Tuesday, March 28, 2006

Election Results or Why the united arab list is a better partner than the fundamentalist parties

Update:
The 99% results are in. Labor, Kadima, and Meretz all have one less seat than the results at the time of yesterdays entry. Yesterday's numbers had those three and Gil (the pensioners) at a combined 62 seats. Today the quartet's numbers have dropped to 59, below the 61 seat threshold necessary to for the government.

This math leaves Kadima with the choice of adding an ultra-orthodox or Arab party. If Barak wasn't willing to bring in the Arab parties i doubt Olmert will. Too bad, it would be a great step towards a good resolution as the arab parties support two state solutions.

Arab parties positions on final status issues:

  • Balad --> two states, israel as a secular democratic state
  • Hadash --> about the same as Balad I think
  • United Arab List --> influenced by Bedouins supports a Jewish state as well as a palestinian state, has 4 seats [best match]

Wouldn't a Kadima-Labor-Gil-Meretz-United Arab List government be great? of course it won't happen, but it was fun to write.

BZ blogged the results at Jewschool and his MahRabu. I will be following those comments.

7 Comments:

At 3/28/2006 , Anonymous Anonymous said...

So what this means is....

Kadima: 0 -> 30
Labor: 19 -> 21
Shinui: 15 -> 0
Likud: 38 -> 10
Shas: 11 -> 12
National U+Mafdal: 13 -> 9
Meretz: 6 -> 5
UTJ: 5 -> 6
Pensioners: 0 -> 6
Arab parties: 8? -> 7
Israel Our Home: 7 -> 14

(i think i got these correct. lots of merges to track)

 
At 3/28/2006 , Blogger ZT said...

thanks for the new number alan!

google news had this entry:

"Ha'aretz (subscription), Israel - Feb 27, 2006
... The Aleh Yarok (Green Leaf) Party, which calls for the legalisation of cannabis, was barred from participating in the election and appealed to the High Court ... "

anyone know what happened to aleh yarok? i search haaretz and didn't get anything. perhaps the info isn't available in english...

 
At 3/28/2006 , Blogger BZ said...

Gil (Pensioners' Party) doesn't have an official stance on peace process issues - individual MKs are free to vote how they want.
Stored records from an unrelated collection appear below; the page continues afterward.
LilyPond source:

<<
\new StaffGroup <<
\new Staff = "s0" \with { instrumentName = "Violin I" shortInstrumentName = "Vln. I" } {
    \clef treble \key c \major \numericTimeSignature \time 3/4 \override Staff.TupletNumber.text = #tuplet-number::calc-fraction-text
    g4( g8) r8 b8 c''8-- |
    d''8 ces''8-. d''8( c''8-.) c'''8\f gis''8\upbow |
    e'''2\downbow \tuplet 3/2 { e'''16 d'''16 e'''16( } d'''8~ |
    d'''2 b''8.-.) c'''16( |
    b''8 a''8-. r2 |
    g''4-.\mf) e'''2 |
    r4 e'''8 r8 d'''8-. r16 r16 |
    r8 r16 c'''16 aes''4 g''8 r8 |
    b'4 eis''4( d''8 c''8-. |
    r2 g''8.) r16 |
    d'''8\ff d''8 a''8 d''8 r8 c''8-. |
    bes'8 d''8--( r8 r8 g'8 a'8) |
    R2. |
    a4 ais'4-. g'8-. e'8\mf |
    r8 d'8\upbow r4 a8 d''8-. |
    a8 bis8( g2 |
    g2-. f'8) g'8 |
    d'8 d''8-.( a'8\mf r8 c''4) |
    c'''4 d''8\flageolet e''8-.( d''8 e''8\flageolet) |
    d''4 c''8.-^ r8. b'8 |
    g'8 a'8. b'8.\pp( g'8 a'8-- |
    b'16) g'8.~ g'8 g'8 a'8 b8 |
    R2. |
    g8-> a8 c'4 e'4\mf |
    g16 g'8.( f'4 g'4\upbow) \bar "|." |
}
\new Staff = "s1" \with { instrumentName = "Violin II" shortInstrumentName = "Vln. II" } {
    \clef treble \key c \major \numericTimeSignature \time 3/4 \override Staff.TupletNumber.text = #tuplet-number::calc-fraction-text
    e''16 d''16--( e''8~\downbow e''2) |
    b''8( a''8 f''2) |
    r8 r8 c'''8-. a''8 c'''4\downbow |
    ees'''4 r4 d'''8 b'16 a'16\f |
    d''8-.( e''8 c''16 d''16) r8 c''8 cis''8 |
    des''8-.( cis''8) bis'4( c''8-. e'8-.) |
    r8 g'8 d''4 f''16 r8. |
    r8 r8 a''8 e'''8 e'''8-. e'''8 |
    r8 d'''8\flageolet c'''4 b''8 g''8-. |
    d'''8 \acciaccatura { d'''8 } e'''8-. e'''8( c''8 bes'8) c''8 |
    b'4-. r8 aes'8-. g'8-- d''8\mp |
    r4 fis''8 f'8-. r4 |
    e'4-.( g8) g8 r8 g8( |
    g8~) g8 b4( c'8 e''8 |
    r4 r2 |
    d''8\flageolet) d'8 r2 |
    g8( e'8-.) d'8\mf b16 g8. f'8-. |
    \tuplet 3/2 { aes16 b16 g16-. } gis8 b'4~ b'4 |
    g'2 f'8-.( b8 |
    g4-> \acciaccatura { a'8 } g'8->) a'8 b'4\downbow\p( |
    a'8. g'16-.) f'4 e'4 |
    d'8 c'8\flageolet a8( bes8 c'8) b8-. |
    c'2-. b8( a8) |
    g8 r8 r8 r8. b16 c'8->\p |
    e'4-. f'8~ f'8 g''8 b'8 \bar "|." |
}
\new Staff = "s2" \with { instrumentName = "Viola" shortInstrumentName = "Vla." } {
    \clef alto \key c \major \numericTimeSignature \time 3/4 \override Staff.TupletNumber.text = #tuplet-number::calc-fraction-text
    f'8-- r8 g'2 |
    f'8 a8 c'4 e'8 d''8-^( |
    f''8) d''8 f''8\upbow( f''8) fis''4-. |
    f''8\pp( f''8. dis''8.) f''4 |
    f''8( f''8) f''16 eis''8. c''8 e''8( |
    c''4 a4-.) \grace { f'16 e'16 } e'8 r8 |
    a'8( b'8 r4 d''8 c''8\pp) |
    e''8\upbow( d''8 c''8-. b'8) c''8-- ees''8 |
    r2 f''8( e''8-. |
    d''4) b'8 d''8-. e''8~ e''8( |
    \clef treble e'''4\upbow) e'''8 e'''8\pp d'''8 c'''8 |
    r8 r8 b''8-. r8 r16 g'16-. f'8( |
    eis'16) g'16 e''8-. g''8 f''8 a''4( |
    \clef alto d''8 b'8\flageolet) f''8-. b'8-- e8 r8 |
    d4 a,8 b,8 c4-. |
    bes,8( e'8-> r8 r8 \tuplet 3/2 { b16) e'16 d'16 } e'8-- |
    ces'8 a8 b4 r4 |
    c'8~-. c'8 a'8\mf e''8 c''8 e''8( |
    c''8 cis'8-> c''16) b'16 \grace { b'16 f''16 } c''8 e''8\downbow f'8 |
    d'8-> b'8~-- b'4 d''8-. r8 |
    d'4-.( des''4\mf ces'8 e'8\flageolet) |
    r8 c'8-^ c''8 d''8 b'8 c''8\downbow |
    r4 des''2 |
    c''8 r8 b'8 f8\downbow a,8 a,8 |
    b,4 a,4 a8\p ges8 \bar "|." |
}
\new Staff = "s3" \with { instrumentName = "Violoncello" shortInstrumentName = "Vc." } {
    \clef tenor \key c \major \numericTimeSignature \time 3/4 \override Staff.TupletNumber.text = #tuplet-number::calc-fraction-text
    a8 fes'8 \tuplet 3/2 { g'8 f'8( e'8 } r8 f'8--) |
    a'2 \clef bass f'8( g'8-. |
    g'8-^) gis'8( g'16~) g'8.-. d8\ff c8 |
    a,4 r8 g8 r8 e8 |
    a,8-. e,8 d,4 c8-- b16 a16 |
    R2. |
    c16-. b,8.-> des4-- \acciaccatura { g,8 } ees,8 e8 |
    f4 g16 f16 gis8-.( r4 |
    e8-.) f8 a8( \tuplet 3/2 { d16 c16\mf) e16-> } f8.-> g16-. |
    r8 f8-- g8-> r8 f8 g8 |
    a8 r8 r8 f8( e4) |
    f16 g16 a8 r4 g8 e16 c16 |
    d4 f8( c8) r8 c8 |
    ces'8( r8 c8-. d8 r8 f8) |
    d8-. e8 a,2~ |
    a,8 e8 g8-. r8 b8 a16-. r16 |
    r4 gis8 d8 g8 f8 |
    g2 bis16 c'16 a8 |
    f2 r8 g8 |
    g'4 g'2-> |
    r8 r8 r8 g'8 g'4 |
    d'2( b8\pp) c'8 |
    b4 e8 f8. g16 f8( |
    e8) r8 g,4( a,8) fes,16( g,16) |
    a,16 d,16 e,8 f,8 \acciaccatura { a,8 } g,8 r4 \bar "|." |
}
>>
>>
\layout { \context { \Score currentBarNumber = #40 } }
I'm hoping that we'll see a Kadima-Labor-Meretz-Gil coalition, so that Shas stays out. (And I don't think UTJ cares that deeply about settlement withdrawal, as long as they can keep cashing their checks.)

 
At 3/28/2006 , Blogger ZT said...

i imagine there will be an exciting fight to divy up the ministerial positions within the government. Labor, Meretz, Gil, UTJ, and Shas are all interested in the questions that the domestic portfolios contain. I expect that Education will be a fight between the ortho parties and meretz whereas the finance portolfio will be courted hard by the pensioners (Gilim?) who want to change those policies. That's why i think its a longshot for gil, meretz and labor to all sit toghether, though, like you BZ, it'd be my preference as well.

 
At 3/29/2006 , Blogger Josh Eidelson said...

Man, that would be a nice coalition to have though.
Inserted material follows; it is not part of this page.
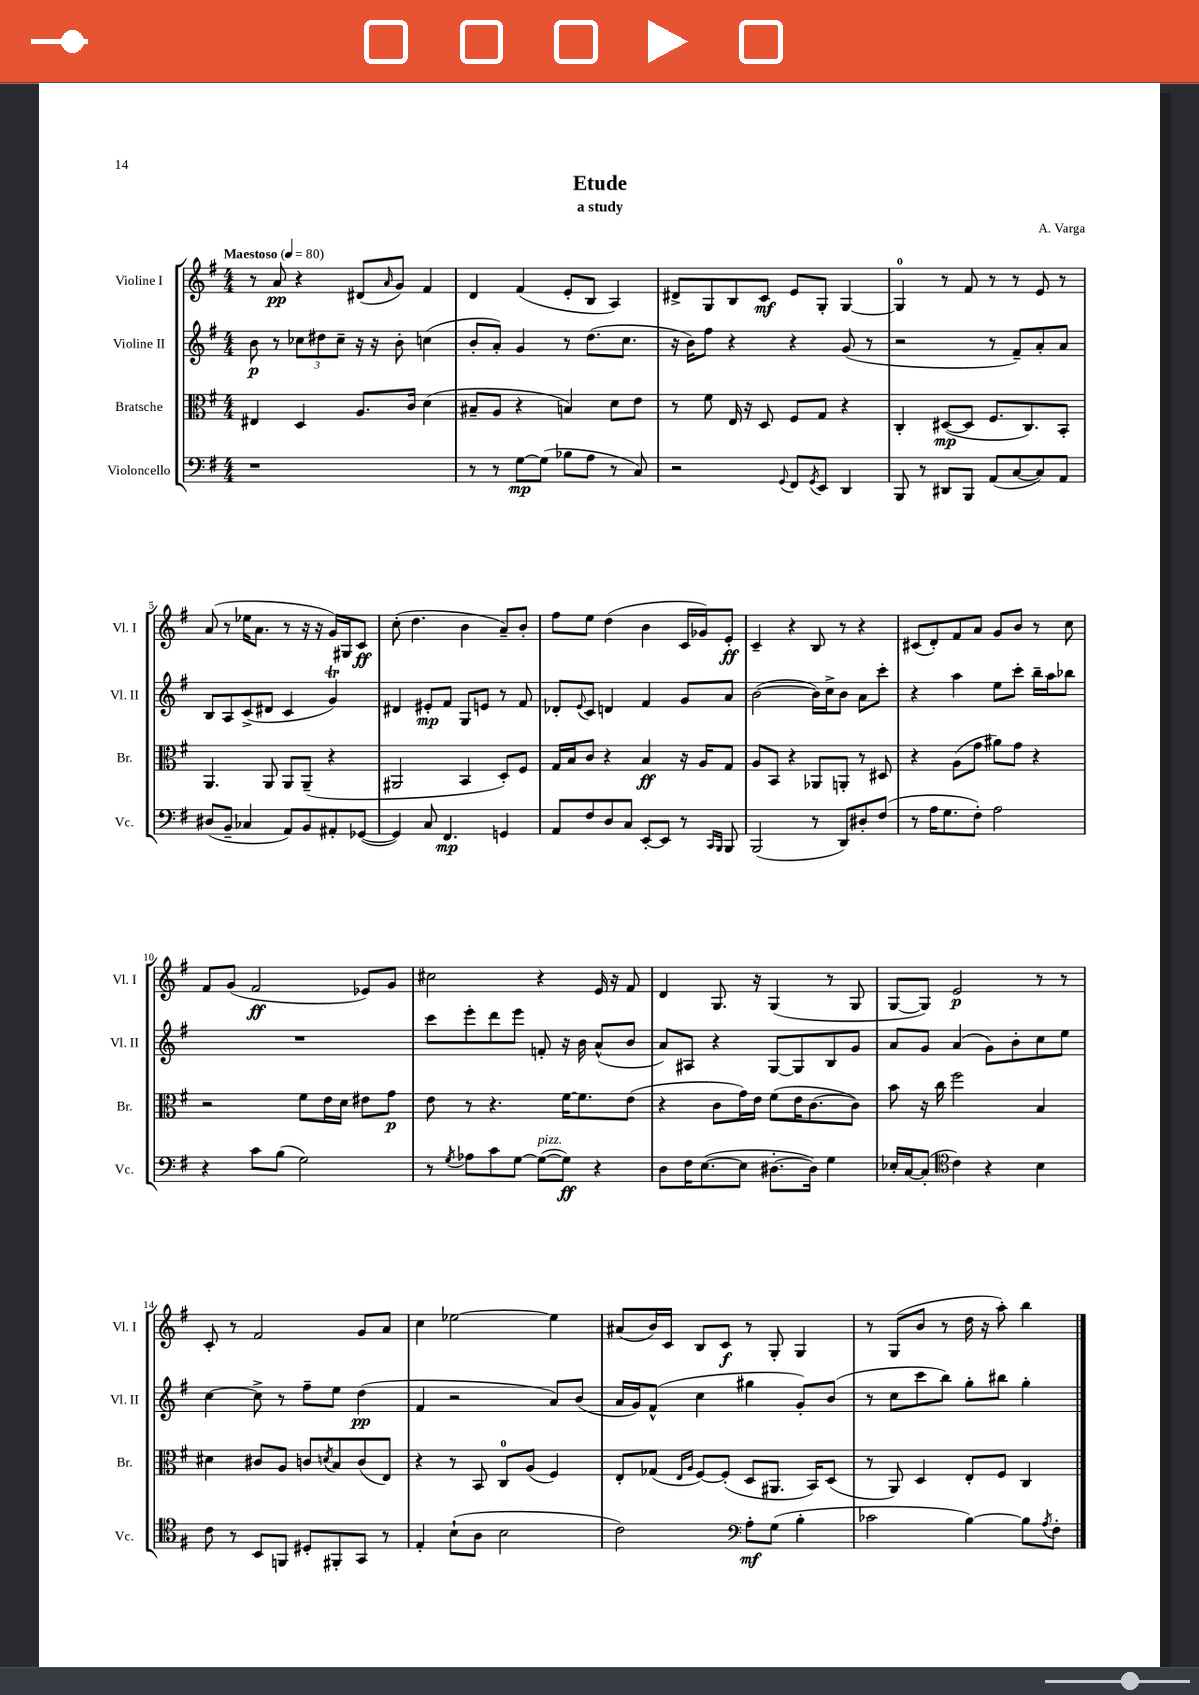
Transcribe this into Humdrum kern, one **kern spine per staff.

(Meanwhile, I belatedly responded to your BT post over at lwb)

 
At 3/29/2006 , Anonymous Anonymous said...

Well the preliminary coalition predictions are already coming out.

And guess what? Sha"s is in it.

You advocate a solution which would lead to nothing but hardship for religious ppl of all stripes.

Bad for the Israeli left = good for Jews?

 
At 3/29/2006 , Blogger ZT said...

y-love,

you bring up an important and difficult question. we need to worry for the welfare of everyone, not just our political allies.
i don't know if the coalition i mentioned would necesarily lead to hardship of religious people of all stripes.
if there was to be hardship, my sense is that it would primarily impact, religious people who don't work. that population is a fairly small percentage of praciticing jews, even in israel.
There is a long and proud tradition of mixing torah learning with groundedness in the world and occupational commitment.
if anything a progressive coalition would lead to fewer people sarving and better benefits for poor people of all sorts. it would be good for all kinds of economically disadvantaged folks including haredim who fit that category.
maybe it wouldn't be so bad after all.


josh--i saw your insightful piece and am very thankful you chose to advance the idea i had been playing with. i plan to respond soon.